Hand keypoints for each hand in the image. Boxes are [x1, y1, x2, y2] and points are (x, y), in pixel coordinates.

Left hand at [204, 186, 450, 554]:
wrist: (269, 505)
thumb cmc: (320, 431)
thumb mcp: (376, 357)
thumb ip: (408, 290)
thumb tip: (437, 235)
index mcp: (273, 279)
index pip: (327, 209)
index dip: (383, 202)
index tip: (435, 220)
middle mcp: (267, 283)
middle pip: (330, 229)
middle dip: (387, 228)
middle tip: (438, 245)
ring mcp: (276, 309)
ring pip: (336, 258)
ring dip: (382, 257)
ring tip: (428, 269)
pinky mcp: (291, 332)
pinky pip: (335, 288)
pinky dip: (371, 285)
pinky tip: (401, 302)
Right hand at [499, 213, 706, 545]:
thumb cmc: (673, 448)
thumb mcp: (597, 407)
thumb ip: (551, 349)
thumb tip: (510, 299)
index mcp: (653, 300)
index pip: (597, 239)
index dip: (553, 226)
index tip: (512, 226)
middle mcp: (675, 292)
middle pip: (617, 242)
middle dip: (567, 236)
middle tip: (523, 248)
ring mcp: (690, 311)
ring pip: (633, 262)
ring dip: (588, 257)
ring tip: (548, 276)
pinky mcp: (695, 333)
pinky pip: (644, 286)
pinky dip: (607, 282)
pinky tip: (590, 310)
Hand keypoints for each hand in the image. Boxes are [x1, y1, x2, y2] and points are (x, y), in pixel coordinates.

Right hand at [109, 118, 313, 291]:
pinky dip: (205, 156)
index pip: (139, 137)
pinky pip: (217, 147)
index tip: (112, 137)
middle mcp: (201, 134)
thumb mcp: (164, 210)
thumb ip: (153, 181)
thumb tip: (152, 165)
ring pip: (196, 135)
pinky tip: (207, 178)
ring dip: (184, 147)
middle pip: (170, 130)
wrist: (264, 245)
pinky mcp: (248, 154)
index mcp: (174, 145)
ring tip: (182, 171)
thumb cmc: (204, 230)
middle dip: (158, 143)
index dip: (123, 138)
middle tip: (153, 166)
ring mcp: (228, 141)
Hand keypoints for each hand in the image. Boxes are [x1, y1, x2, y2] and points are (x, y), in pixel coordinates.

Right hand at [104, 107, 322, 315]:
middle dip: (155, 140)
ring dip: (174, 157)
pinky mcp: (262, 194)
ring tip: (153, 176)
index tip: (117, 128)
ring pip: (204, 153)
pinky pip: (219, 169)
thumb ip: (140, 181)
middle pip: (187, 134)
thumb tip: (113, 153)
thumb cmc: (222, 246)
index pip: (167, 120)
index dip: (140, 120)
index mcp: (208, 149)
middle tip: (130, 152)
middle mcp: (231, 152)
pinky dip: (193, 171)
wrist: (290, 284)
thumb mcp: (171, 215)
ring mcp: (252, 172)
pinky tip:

Work order: Once you find the line with "index pip: (327, 209)" in the entries above, output it and each line after it up to and including the line with "thumb cmc: (673, 448)", and nothing else.

Task solution:
index pip: (327, 209)
index dip: (383, 202)
index tip: (435, 220)
middle mcp: (267, 283)
middle pip: (330, 229)
middle dip: (387, 228)
middle tip: (438, 245)
ring mcp: (276, 309)
ring pip: (336, 258)
ring dip: (382, 257)
ring tip: (428, 269)
pinky mcp: (291, 332)
pinky pip: (335, 288)
pinky dip: (371, 285)
pinky tip: (401, 302)
Right hand at [499, 213, 706, 545]:
thumb cmc: (673, 448)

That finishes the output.